As a provider of an open-technology based, data-centric software platform for SCADA, HMI, MES and IIoT applications, Inductive Automation has been focused on the convergence of IT and OT (operations technology) since the company’s inception, said Don Pearson, chief strategy officer at Inductive Automation. Referencing the company's first product, FactorySQL, Pearson noted that this product was designed to move data from PLCs to SQL databases for use by any department. “For us it was never an ‘us versus them’ issue between OT and IT,” he said. “IT was always brought into our projects because the solutions need to work for everybody. Ignition evolved as a bridge between these points.”
Pearson made these comments during the opening keynote of Inductive Automation’s 2018 Ignition Community Conference (ICC) this week in Folsom, Calif., where the company’s forthcoming release of Ignition 8 was previewed.
“Ignition 8 builds on everything we’ve done, but version 8 is a new beginning because it lays the groundwork for new phase of innovation,” said Carl Gould, co-director of development at Inductive Automation. He stressed that, even with all the new changes, the software will remain familiar by adhering to the company’s platform-based modular architecture built on open standards such as HTML5, SQL, Java, Python, MQTT and OPC UA.
Detailing the software’s new advances, Gould, along with Colby Clegg, co-director of development at Inductive Automation, highlighted several features of the new software that will be available in February 2019, such as:
- A new mobile module known as Perspective;
- A modified project resource system compatible with external source control tools;
- A revamped tag system for improved handling of complex data types;
- More memory efficient UDT tags, resulting in changes being incorporated faster; and
- 15x faster importing.
To explain the advances made to Ignition’s mobile capability with Perspective, Gould began by noting that Inductive Automation first introduced a mobile module to Ignition in version 7.2. But with Perspective, Ignition will now have a mobile module with a “rapid design environment for applications that can run anywhere and with tag changes arriving instantly, no need for plug-ins because it is HTML5 and CSS3 compliant, allows for use of mobile device screen pinch and zoom features, can run natively on any device with a web browser and automatically adapts to fit screens of any size,” he said. “It's built from the ground up to be a first-class, pure-web, full mobile solution built specifically for industrial applications. And you don't have to be a professional designer to build professional apps with it, it’s just drag and drop.”
Perspective also allows users to incorporate the use of built-in mobile device features. Users can “harness the full power of a mobile device’s touch inputs, GPS, cameras and other sensors to create the next generation of smart industrial applications,” Clegg added.
Considering Ignition’s Java-based history, it was surprising to hear Gould point out that Perspective does not use Java, as it’s entirely HTML5-based. During the ICC event, he highlighted the fact that Java is “undergoing big changes. It’s moving from being something end users install on their own into [being] a core library for developers to use in building programs. It’ll be more like C++. Java will be embedded into products in a way that you won’t have to worry about it.”
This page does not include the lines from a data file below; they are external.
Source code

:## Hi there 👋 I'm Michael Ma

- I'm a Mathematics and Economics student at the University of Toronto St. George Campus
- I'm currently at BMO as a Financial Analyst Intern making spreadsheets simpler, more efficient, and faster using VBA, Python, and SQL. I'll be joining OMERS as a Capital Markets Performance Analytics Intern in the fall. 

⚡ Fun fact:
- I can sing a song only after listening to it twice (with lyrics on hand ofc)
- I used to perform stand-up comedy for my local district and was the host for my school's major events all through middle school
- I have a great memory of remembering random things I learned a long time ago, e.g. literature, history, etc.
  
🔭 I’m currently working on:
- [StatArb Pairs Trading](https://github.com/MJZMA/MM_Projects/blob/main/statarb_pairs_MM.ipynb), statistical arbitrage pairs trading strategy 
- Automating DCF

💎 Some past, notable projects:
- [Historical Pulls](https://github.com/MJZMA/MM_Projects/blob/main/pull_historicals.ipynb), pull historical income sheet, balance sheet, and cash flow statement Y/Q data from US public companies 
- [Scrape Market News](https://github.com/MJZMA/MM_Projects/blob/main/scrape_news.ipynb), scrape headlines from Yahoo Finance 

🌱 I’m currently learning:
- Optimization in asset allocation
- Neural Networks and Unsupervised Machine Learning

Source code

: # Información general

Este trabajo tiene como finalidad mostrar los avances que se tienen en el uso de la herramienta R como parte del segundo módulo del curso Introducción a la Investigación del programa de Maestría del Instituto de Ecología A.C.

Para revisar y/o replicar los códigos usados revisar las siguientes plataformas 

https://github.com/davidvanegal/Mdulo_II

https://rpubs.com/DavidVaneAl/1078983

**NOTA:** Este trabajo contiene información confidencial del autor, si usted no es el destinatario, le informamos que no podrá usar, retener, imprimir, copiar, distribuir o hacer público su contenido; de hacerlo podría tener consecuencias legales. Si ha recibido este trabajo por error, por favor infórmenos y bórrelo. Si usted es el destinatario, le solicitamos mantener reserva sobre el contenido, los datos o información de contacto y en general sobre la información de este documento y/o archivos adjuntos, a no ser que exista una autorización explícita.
Addressing the new project system in Ignition 8, Clegg said the new version features an improved concurrent editing system, which will “allow multiple users to work on the same project at the same time without locking each other out of resources; [this will] help your team work faster and more collaboratively. It is also compatible with industry-standard source-control tools to make it easy to restore previous versions, resolve code conflicts, and track changes to your codebase. [This] makes it easy to define overarching corporate projects that share resources like windows, data types, scripts and themes that can be inherited by the local sites. Changes at the top can cascade down to all projects or be overridden and customized at each local site.”
Another significant advance in Ignition 8 is that the software’s existing OPC UA server stack has been switched out to OPC’s next-gen Milo Stack, which supports custom data types and function calls.
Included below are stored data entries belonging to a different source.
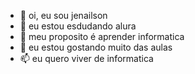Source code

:- 👋 oi, eu sou jenailson
- 👀 eu estou esdudando alura
- 🌱 meu proposito é aprender informatica
- 💞️ eu estou gostando muito das aulas
- 📫 eu quero viver de informatica

<!---
neymar-jr-10/neymar-jr-10 is a ✨ special ✨ repository because its `README.md` (this file) appears on your GitHub profile.
You can click the Preview link to take a look at your changes.
--->
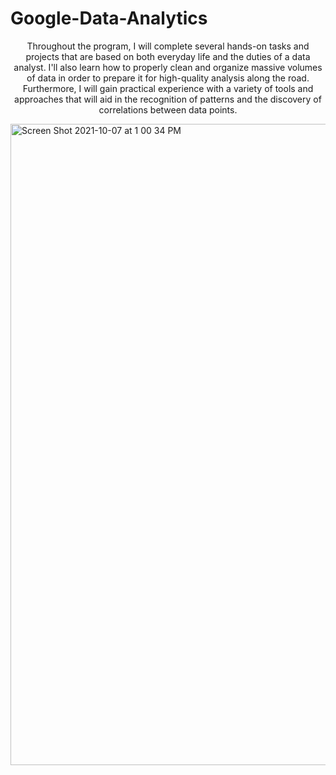 # Google-Data-Analytics

<center>
  <p>Throughout the program, I will complete several hands-on tasks and projects that are based on both everyday life and the duties of a data analyst. I'll also learn how to properly clean and organize massive volumes of data in order to prepare it for high-quality analysis along the road. Furthermore, I will gain practical experience with a variety of tools and approaches that will aid in the recognition of patterns and the discovery of correlations between data points.</p>
</center>



<img width="1026" alt="Screen Shot 2021-10-07 at 1 00 34 PM" src="https://user-images.githubusercontent.com/58945964/136438615-091a7336-1282-4302-83df-c6f1287531bf.png">
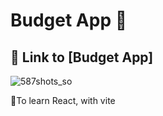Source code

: # Budget App 💸
## 🔗 Link to [Budget App]
![587shots_so](https://github.com/user-attachments/assets/40004fd2-7b29-4331-be2c-8e4f28e39a9e)

🎯To learn React, with vite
Though Ignition 8 will not be available until February, Clegg said the beta version is available now. Users of the beta will see new builds deployed nightly and will have access to private forum support. If you’re not up for being a beta tester, but are interested in Perspective, Travis Cox, co-director of sales engineering at Inductive Automation, said a version of it is available for download now and “it is pre-loaded with a demo that showcases the new features.”
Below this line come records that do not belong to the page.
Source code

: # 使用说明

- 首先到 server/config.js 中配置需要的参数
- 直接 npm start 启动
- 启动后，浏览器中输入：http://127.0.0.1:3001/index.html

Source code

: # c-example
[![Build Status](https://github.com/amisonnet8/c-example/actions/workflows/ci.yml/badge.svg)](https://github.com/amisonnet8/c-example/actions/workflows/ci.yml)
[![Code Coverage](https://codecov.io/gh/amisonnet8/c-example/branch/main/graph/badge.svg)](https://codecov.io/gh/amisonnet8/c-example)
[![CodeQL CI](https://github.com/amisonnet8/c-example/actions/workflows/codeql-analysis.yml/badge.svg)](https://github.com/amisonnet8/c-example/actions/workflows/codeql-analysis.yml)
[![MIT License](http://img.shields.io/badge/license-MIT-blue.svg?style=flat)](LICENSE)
Summing up all the advances in Ignition 8, and allaying potential user concerns about the readiness of such a major upgrade, Gould noted that “lots of people are wary of big ol’ dot-0 releases, but we do a lot of work on the QA (quality assurance) side during beta releases. QA is embedded into our development team—they are involved from the beginning; we don't just throw it over the wall to them. Automated test systems and test cases from QA are developed and worked on with developers during the entire process and every single change introduced goes through several check points, such as peer review and feature verification. Plus, we’ve tripled the size of our QA team in the past year.”